Mobileye Reports Q4 2025 Results: Revenue Beats Estimates, EPS In Line, Guidance Below Consensus

MBLY
January 22, 2026

Mobileye Global Inc. reported fourth‑quarter 2025 results on January 22, 2026, with revenue of $446 million, a 9% decline from the same period a year earlier, but still above consensus estimates of roughly $441 million. Adjusted earnings per share matched the consensus estimate of $0.06, while operating income swung to a loss of $140 million, pushing the adjusted operating margin to 9% from 21% a year earlier.

The revenue dip was driven by an 11% decline in EyeQ system‑on‑chip volumes and tighter inventory levels at Tier 1 customers, which offset gains in other product lines.

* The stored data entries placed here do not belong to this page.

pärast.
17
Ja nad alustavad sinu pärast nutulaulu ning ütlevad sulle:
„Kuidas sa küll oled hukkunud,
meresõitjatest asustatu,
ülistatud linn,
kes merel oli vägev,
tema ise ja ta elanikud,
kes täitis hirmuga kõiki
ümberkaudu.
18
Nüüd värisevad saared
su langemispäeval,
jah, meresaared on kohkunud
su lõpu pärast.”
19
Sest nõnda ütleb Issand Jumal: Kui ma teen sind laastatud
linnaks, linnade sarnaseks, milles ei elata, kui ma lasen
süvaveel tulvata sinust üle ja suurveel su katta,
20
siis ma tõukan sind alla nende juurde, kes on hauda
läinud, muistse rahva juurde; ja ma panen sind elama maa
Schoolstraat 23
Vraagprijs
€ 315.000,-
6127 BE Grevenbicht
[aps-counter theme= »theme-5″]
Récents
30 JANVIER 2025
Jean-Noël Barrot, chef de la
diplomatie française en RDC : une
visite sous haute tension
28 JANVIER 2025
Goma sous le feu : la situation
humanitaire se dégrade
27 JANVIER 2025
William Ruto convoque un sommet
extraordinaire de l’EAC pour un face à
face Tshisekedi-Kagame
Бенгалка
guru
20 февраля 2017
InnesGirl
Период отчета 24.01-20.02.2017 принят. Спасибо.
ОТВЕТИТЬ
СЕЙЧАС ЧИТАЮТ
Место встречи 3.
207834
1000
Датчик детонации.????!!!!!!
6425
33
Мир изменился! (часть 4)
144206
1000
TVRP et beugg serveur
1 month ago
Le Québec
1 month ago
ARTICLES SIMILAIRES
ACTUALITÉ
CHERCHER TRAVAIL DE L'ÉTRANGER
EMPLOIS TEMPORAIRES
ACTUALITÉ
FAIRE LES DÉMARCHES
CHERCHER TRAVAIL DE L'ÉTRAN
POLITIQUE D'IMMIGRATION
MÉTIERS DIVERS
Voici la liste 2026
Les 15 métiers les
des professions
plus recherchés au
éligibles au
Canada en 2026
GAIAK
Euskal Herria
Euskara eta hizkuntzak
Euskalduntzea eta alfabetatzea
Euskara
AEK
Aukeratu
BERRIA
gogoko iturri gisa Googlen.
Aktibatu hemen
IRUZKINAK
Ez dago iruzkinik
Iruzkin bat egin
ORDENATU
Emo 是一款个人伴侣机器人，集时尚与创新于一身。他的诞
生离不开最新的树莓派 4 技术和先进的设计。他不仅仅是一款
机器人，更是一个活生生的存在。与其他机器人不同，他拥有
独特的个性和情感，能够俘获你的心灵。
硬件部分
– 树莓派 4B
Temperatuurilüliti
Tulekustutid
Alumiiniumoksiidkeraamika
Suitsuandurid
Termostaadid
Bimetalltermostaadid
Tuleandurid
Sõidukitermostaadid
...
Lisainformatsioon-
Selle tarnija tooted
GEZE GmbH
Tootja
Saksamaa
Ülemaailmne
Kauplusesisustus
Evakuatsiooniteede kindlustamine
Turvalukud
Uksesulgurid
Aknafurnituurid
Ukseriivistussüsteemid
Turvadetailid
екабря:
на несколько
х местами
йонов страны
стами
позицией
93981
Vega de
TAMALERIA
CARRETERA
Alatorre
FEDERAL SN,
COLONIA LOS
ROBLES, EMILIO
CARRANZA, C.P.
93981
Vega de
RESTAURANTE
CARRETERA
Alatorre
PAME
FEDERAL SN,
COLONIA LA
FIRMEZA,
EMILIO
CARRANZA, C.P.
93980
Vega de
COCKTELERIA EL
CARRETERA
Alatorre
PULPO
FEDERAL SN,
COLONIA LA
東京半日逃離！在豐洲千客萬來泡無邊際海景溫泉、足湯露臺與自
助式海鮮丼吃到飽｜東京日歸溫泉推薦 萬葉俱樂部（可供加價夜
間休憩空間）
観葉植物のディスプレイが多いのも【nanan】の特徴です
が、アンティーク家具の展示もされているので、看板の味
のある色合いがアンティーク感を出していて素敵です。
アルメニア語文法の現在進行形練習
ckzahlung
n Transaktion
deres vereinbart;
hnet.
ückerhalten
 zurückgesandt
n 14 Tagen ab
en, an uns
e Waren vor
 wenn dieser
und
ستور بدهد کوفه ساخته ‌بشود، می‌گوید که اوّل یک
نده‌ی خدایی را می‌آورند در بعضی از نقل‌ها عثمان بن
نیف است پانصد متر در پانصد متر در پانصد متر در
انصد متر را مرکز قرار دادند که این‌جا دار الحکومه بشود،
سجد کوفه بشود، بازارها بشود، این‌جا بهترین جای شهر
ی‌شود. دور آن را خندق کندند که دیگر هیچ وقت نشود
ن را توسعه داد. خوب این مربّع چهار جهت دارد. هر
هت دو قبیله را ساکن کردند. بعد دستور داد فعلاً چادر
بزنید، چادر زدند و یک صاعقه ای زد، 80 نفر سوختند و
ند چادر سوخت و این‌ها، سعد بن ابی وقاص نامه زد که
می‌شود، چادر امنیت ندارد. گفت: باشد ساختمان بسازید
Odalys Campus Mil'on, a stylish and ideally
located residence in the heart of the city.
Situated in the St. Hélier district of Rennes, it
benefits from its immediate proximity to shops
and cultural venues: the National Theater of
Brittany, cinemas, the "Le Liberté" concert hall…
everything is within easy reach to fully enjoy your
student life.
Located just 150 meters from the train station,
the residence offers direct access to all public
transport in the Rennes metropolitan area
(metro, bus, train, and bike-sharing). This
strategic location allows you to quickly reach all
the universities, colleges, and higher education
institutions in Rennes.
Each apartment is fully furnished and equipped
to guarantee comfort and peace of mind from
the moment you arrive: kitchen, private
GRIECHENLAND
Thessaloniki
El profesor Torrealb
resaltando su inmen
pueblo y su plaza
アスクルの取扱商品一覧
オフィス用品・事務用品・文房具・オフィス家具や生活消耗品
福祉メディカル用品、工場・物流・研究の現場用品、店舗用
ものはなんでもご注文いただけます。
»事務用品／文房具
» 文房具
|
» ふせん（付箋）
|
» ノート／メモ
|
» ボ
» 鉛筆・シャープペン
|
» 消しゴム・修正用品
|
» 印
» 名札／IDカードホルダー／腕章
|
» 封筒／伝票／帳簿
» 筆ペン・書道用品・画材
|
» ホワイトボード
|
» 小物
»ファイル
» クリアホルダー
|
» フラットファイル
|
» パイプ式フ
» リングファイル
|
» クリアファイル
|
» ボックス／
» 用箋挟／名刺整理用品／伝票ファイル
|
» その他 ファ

Despite the volume shortfall, the company beat revenue expectations by about $5 million, reflecting stronger demand in its ADAS and SuperVision segments, particularly from Chinese OEMs.

EPS staying in line with expectations was largely a result of disciplined cost management and a favorable product mix. While the company faced higher EyeQ‑related unit costs, it offset these with lower operating expenses relative to revenue, maintaining profitability on a per‑share basis.

For 2026, Mobileye guided full‑year revenue of $1.90 billion to $1.98 billion and adjusted operating income of $170 million to $220 million, a midpoint of $195 million. The guidance sits below consensus estimates, signaling management’s caution amid ongoing margin pressure and inventory tightening. The company highlighted that the outlook reflects a slower ramp‑up of new technologies and continued investment in its Mentee Robotics acquisition.

CEO Prof. Amnon Shashua emphasized that the company remains on a strong cash‑generating trajectory, noting that “Mobileye is a comprehensive leader in Physical AI, encompassing both autonomous vehicles and humanoid robotics.” He added that the 2025 results demonstrate resilience and that the firm will continue to fund strategic investments while maintaining operational discipline.

Investors reacted negatively to the guidance, with market sentiment dampened by the lower revenue outlook and margin compression. Analysts noted that the cautious forecast, combined with the company’s ongoing investment in robotics, may temper short‑term growth expectations.